With all four wheels spinning, you need to be pretty quick on the steering wheel - the 911 will move around laterally (uh, which means it'll dart around in search of a curb or an oncoming car.) Second gear comes almost instantaneously and with no interruption in power, then third, then fourth, then, oh, hello, Officer. Oh, and your passenger might pass out with fear. If not, he or she will likely be screaming at a pitch slightly higher than that of the police cruiser's siren.
If you really want to scare the daylights out of someone while retaining your license, you'll need a curvy race track.

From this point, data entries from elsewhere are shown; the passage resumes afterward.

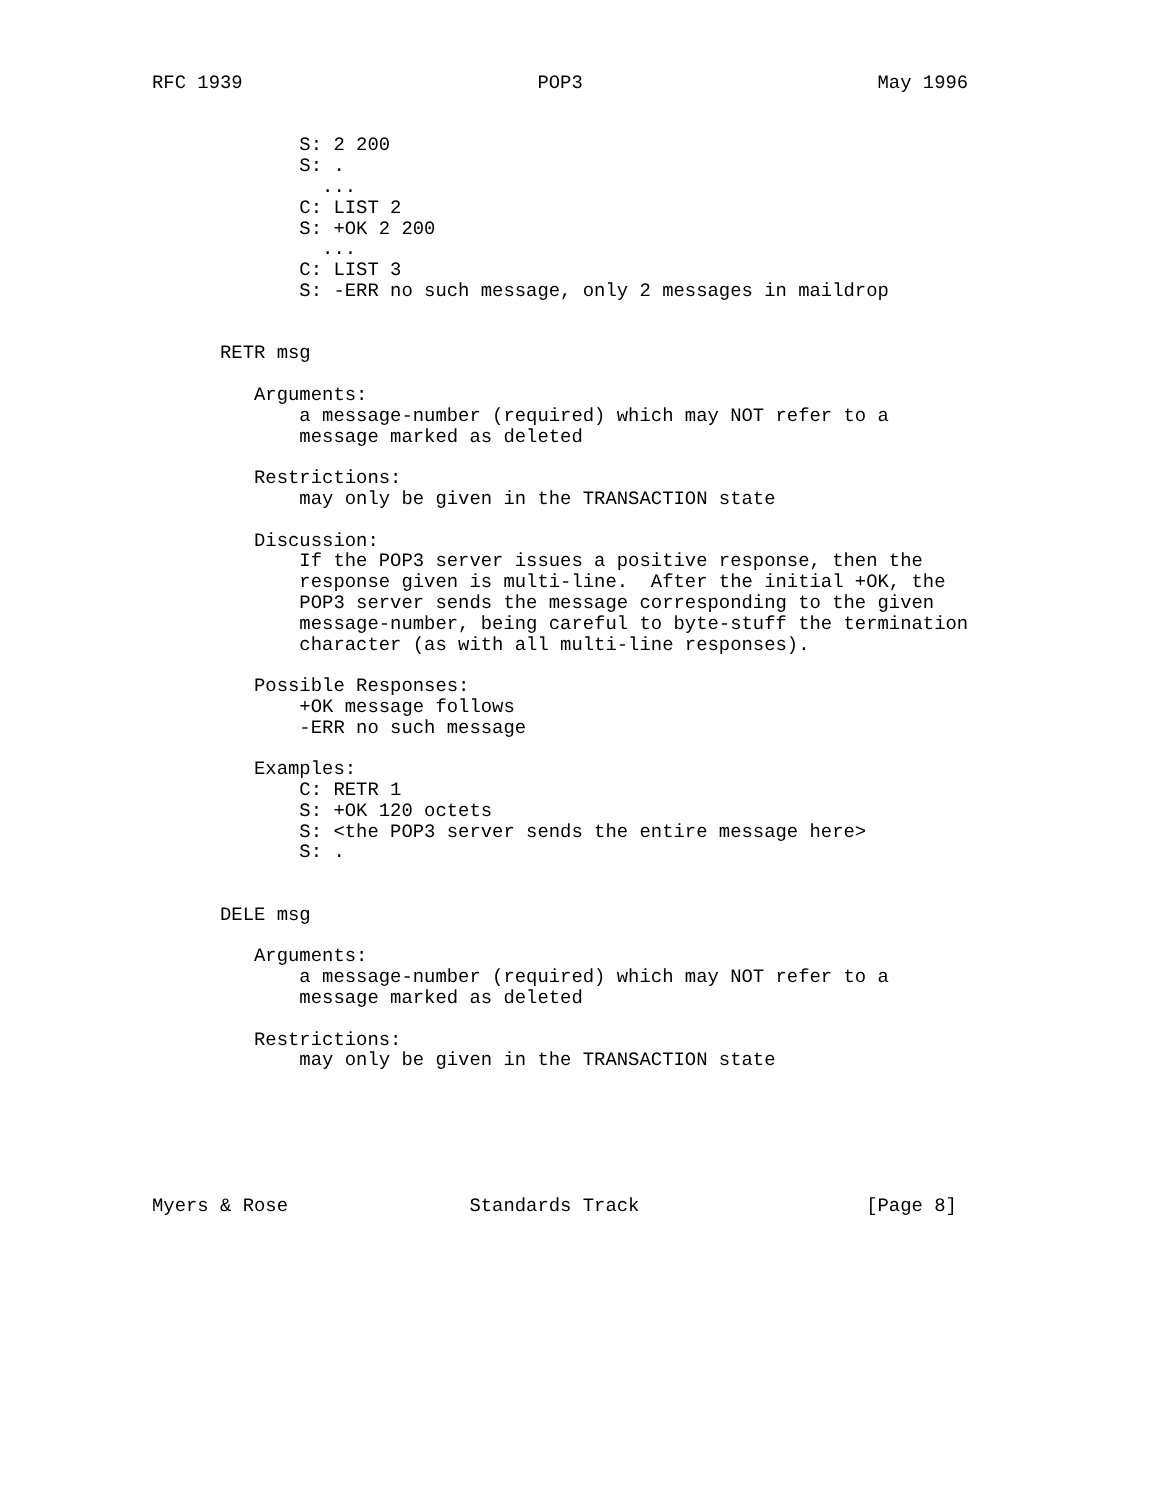RFC 1939                          POP3                          May 1996


             S: 2 200
             S: .
               ...
             C: LIST 2
             S: +OK 2 200
               ...
             C: LIST 3
             S: -ERR no such message, only 2 messages in maildrop


      RETR msg

         Arguments:
             a message-number (required) which may NOT refer to a
             message marked as deleted

         Restrictions:
             may only be given in the TRANSACTION state

         Discussion:
             If the POP3 server issues a positive response, then the
             response given is multi-line.  After the initial +OK, the
             POP3 server sends the message corresponding to the given
             message-number, being careful to byte-stuff the termination
             character (as with all multi-line responses).

         Possible Responses:
             +OK message follows
             -ERR no such message

         Examples:
             C: RETR 1
             S: +OK 120 octets
             S: <the POP3 server sends the entire message here>
             S: .


      DELE msg

         Arguments:
             a message-number (required) which may NOT refer to a
             message marked as deleted

         Restrictions:
             may only be given in the TRANSACTION state






Myers & Rose                Standards Track                    [Page 8]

While it's certainly possible to frighten yourself and everyone around you on a curvy public road, that kind of fear is there for a reason. It's a healthy, self-preservation reason.
And besides, 911s aren't the kind of cars to take past their limits on narrow public roads. Their brilliance is how high the limits are, not how easy you can recover once you've blown through them.

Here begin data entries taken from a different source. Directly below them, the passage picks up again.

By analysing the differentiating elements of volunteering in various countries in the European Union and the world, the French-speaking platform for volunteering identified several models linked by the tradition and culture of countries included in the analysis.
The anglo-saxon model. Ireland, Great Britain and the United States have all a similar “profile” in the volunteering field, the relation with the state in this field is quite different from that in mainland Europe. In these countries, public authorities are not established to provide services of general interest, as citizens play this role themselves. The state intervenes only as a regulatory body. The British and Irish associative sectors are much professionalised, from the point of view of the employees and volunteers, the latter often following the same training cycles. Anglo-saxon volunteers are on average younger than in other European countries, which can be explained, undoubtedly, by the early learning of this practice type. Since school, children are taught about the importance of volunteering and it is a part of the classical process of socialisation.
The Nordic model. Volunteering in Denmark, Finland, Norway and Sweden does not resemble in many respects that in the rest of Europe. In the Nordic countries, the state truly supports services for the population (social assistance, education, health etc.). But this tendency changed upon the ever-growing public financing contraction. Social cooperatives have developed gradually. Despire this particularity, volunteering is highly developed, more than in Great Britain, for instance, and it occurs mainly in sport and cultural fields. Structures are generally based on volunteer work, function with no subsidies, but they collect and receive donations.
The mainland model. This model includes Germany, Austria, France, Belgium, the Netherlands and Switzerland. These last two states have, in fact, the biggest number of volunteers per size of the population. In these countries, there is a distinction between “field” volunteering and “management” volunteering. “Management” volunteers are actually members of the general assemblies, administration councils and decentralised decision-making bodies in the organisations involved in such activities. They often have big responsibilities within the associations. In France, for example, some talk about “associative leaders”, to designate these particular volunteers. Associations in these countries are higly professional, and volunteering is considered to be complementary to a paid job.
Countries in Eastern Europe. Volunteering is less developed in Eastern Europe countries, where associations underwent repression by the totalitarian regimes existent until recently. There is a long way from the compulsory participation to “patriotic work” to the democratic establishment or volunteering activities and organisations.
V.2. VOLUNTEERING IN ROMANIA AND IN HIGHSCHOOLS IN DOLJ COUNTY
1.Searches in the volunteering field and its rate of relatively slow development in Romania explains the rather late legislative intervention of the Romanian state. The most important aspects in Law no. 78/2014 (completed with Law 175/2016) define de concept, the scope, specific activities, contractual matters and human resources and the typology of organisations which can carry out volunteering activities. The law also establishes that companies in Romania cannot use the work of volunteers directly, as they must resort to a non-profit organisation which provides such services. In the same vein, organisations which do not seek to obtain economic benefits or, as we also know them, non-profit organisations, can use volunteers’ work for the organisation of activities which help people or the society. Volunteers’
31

On a racetrack, though, you can play with the Turbo in a controlled environment with lots of run off, and that invokes good fear. The Oh-My-God-this-car-isn't-going-to-make-this-curve kind of fear. Because if you know how to handle it, the 911 Turbo will, in fact, make the curve.

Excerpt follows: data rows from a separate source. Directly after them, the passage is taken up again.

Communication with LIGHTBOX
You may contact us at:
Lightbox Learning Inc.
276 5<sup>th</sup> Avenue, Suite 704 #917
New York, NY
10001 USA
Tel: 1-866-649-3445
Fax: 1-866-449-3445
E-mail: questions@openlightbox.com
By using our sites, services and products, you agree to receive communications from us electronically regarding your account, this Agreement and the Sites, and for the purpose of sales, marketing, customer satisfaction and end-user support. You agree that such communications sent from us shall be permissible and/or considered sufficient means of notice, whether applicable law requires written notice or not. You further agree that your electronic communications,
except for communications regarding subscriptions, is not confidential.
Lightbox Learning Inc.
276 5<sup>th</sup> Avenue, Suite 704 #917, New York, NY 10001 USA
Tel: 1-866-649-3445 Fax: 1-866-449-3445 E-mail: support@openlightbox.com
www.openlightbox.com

Nothing like the widow-maker 911s of yore, modern 911s nevertheless retain the rear-engine tendency towards lift-off oversteer. That feature may be a liability on the street (with stability control switched off), but it makes 911s fabulously throttle-adjustable on the track, and this Turbo is no exception. The last-generation Turbo was very, very fast around a race track, and it would happily powerslide around corner after corner. When you tried to be neat, tidy, and quick, though, it required serious effort: it would understeer on the way into a corner, and then when the boost hit (some measurable time after you squeezed the throttle), it would transition quickly into oversteer. Fun? Yes. Fast? Well, yes, but only if you really, really knew what you were doing. Like, if your name was Walter Röhrl. And more importantly, if you decided to enter a turn sideways - i.e. by lifting off at turn-in to rotate the back end - you had your work cut out for you to gather it back up.
The new Turbo is a lot more forgiving. The transitions between understeer and oversteer are softer, slower, and easier to manage. Thanks to the miserably damp conditions at Estoril, we only managed two laps behind the wheel ourselves, but Porsche did allow us some shotgun rides with their factory drivers.